Task: Once you find the line with "26: (184, 324, 1.55)" in the data that follows, repeat it and every line after it exactly, through the line with "38: (455, 526, 1.76)".

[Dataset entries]
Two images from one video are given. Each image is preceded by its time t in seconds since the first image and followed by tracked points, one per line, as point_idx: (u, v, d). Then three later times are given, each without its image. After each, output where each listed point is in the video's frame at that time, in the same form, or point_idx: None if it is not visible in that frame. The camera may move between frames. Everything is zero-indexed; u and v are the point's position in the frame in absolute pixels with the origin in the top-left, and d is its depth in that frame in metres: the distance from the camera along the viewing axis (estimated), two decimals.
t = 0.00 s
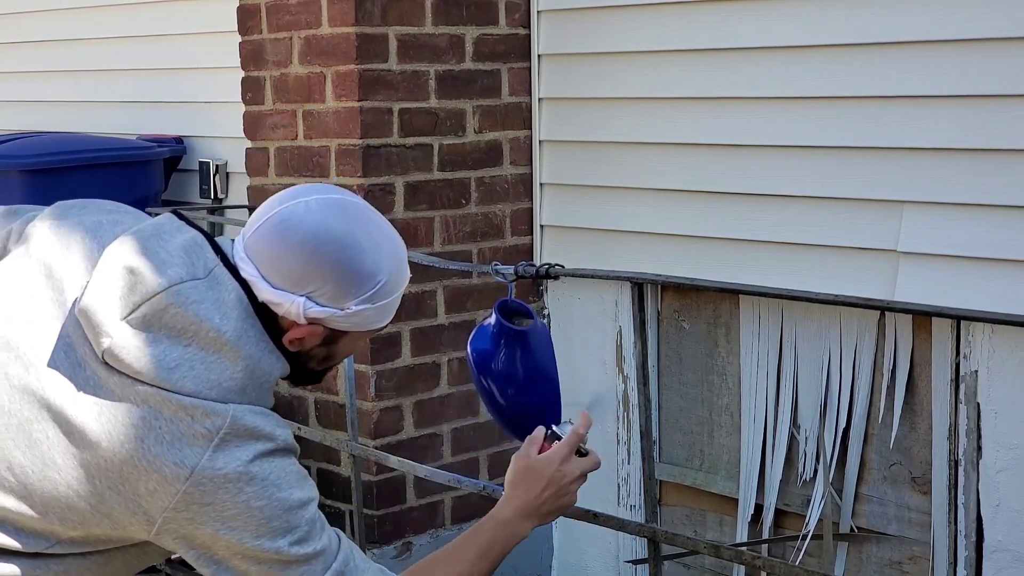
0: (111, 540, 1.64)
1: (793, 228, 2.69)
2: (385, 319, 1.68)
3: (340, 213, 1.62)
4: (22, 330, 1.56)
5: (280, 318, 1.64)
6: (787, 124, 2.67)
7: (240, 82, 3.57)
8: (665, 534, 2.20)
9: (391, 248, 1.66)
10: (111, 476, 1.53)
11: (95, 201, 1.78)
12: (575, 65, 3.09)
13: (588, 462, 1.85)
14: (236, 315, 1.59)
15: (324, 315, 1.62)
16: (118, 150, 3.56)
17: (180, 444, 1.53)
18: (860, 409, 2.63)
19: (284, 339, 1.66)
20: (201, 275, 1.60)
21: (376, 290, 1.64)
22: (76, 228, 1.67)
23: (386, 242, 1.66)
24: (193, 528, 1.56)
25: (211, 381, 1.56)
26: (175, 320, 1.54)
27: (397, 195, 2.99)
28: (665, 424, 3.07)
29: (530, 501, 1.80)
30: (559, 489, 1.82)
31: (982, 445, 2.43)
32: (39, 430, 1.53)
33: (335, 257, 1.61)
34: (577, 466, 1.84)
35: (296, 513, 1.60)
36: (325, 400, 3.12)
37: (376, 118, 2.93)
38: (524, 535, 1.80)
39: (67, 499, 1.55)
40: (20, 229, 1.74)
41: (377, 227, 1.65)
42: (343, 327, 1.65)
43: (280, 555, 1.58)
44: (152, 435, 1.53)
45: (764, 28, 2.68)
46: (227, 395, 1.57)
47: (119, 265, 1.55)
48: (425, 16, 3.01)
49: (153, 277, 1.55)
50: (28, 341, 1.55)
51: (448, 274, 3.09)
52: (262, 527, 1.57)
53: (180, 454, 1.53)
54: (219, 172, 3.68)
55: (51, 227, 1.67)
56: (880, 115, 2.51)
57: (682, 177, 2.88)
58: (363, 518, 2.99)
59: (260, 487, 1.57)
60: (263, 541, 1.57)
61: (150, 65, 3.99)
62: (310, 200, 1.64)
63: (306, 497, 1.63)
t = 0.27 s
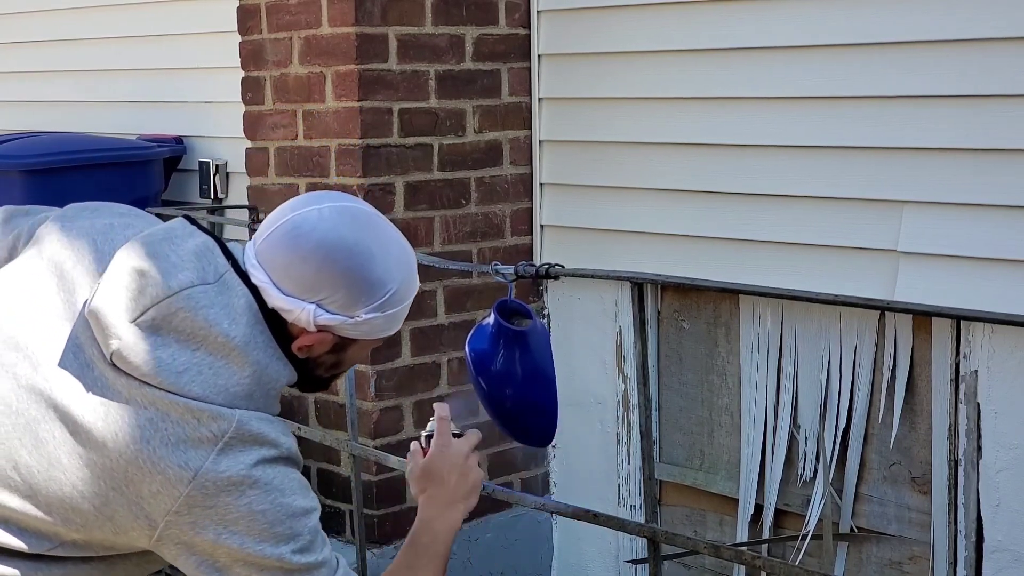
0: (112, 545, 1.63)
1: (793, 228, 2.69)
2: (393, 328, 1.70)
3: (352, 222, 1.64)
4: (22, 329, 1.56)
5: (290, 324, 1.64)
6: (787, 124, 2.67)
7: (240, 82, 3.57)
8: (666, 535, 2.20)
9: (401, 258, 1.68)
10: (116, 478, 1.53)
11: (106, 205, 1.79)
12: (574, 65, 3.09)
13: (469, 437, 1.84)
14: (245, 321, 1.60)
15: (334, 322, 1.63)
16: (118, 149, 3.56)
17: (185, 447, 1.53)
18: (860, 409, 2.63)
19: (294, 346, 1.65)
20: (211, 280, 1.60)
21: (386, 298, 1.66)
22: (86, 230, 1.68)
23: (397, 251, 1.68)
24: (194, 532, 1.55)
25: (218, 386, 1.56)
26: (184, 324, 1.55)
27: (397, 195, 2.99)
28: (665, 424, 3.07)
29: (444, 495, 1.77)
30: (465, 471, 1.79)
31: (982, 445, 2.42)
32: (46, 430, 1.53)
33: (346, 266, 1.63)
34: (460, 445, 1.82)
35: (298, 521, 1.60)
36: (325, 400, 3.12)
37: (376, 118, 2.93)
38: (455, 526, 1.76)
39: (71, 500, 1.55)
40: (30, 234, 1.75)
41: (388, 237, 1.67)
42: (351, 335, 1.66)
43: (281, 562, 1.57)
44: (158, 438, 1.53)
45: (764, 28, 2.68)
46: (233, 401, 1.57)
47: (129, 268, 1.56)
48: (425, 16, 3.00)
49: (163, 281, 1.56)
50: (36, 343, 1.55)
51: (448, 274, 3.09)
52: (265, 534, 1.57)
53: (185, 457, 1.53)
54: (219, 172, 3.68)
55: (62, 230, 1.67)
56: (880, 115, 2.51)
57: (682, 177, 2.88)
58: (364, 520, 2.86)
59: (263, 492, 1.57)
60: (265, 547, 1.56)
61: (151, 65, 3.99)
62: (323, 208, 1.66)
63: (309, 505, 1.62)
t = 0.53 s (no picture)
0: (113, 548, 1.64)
1: (793, 228, 2.69)
2: (396, 339, 1.69)
3: (356, 233, 1.63)
4: (23, 329, 1.56)
5: (292, 335, 1.64)
6: (787, 124, 2.67)
7: (241, 83, 3.57)
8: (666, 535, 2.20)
9: (406, 270, 1.68)
10: (121, 484, 1.54)
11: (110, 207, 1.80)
12: (574, 65, 3.09)
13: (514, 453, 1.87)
14: (250, 331, 1.60)
15: (338, 334, 1.63)
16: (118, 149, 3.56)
17: (189, 455, 1.54)
18: (860, 409, 2.63)
19: (296, 356, 1.66)
20: (216, 289, 1.61)
21: (390, 310, 1.65)
22: (92, 233, 1.68)
23: (402, 262, 1.67)
24: (197, 538, 1.57)
25: (222, 395, 1.57)
26: (189, 334, 1.55)
27: (397, 195, 2.99)
28: (665, 423, 3.07)
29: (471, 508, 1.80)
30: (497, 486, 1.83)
31: (982, 444, 2.43)
32: (51, 436, 1.53)
33: (350, 277, 1.62)
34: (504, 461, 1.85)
35: (300, 529, 1.62)
36: (325, 400, 3.12)
37: (376, 118, 2.93)
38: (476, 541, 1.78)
39: (75, 505, 1.55)
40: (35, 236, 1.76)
41: (393, 248, 1.66)
42: (355, 346, 1.66)
43: (282, 570, 1.60)
44: (162, 445, 1.54)
45: (764, 28, 2.68)
46: (237, 409, 1.58)
47: (134, 275, 1.56)
48: (425, 16, 3.01)
49: (169, 289, 1.56)
50: (41, 349, 1.55)
51: (448, 274, 3.09)
52: (267, 542, 1.58)
53: (190, 465, 1.54)
54: (219, 172, 3.68)
55: (67, 232, 1.68)
56: (880, 115, 2.51)
57: (682, 177, 2.88)
58: (364, 520, 2.86)
59: (266, 501, 1.58)
60: (268, 555, 1.58)
61: (151, 65, 3.99)
62: (328, 218, 1.65)
63: (311, 513, 1.64)
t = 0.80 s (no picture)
0: (117, 550, 1.65)
1: (793, 228, 2.69)
2: (396, 346, 1.69)
3: (360, 241, 1.64)
4: (22, 329, 1.58)
5: (293, 340, 1.65)
6: (787, 124, 2.67)
7: (240, 82, 3.57)
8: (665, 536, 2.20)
9: (408, 278, 1.68)
10: (122, 487, 1.54)
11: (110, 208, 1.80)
12: (574, 64, 3.09)
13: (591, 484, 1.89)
14: (252, 335, 1.61)
15: (338, 340, 1.64)
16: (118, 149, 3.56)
17: (191, 458, 1.54)
18: (860, 409, 2.63)
19: (296, 361, 1.67)
20: (218, 293, 1.61)
21: (391, 318, 1.65)
22: (93, 235, 1.69)
23: (404, 271, 1.67)
24: (198, 540, 1.57)
25: (224, 400, 1.57)
26: (192, 338, 1.56)
27: (397, 196, 2.99)
28: (665, 424, 3.07)
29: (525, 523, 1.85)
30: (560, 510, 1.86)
31: (982, 445, 2.42)
32: (52, 438, 1.54)
33: (352, 284, 1.62)
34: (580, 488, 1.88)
35: (301, 533, 1.62)
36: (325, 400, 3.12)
37: (376, 118, 2.93)
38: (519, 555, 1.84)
39: (76, 507, 1.56)
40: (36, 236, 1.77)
41: (396, 256, 1.66)
42: (355, 352, 1.66)
43: (282, 573, 1.60)
44: (164, 448, 1.54)
45: (764, 28, 2.68)
46: (239, 413, 1.59)
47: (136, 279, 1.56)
48: (424, 16, 3.01)
49: (171, 293, 1.56)
50: (42, 352, 1.56)
51: (448, 274, 3.08)
52: (268, 545, 1.59)
53: (192, 468, 1.54)
54: (219, 172, 3.67)
55: (69, 233, 1.69)
56: (880, 116, 2.51)
57: (681, 177, 2.88)
58: (364, 520, 2.85)
59: (268, 505, 1.58)
60: (268, 558, 1.59)
61: (150, 64, 3.99)
62: (331, 226, 1.65)
63: (311, 517, 1.65)
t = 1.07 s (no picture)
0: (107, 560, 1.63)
1: (793, 228, 2.69)
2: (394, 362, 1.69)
3: (361, 257, 1.63)
4: (21, 330, 1.57)
5: (292, 354, 1.64)
6: (787, 124, 2.67)
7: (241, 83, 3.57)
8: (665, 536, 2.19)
9: (409, 294, 1.67)
10: (117, 496, 1.53)
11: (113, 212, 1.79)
12: (574, 64, 3.09)
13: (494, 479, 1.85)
14: (251, 349, 1.60)
15: (338, 355, 1.63)
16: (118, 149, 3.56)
17: (187, 469, 1.54)
18: (860, 409, 2.63)
19: (295, 375, 1.66)
20: (219, 304, 1.60)
21: (391, 334, 1.65)
22: (94, 239, 1.68)
23: (404, 287, 1.67)
24: (189, 553, 1.56)
25: (220, 413, 1.57)
26: (191, 350, 1.55)
27: (397, 195, 2.99)
28: (665, 424, 3.07)
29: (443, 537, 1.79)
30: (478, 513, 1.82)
31: (982, 444, 2.42)
32: (49, 445, 1.52)
33: (352, 301, 1.62)
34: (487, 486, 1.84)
35: (291, 550, 1.62)
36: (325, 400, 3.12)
37: (376, 118, 2.94)
38: (455, 566, 1.78)
39: (70, 515, 1.55)
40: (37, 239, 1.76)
41: (397, 273, 1.66)
42: (354, 368, 1.66)
43: None
44: (160, 459, 1.53)
45: (764, 28, 2.68)
46: (234, 427, 1.58)
47: (137, 290, 1.55)
48: (424, 16, 3.01)
49: (172, 304, 1.56)
50: (42, 359, 1.55)
51: (448, 274, 3.08)
52: (256, 561, 1.58)
53: (186, 479, 1.54)
54: (220, 172, 3.67)
55: (70, 238, 1.67)
56: (880, 116, 2.51)
57: (682, 177, 2.88)
58: (364, 520, 2.82)
59: (260, 520, 1.58)
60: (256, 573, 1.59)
61: (151, 65, 3.99)
62: (333, 241, 1.65)
63: (301, 533, 1.65)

Expected output:
26: (184, 324, 1.55)
27: (397, 195, 2.99)
28: (665, 424, 3.07)
29: (444, 495, 1.77)
30: (465, 471, 1.79)
31: (982, 445, 2.42)
32: (46, 430, 1.53)
33: (346, 266, 1.63)
34: (460, 445, 1.82)
35: (298, 521, 1.60)
36: (325, 400, 3.12)
37: (376, 118, 2.93)
38: (455, 526, 1.76)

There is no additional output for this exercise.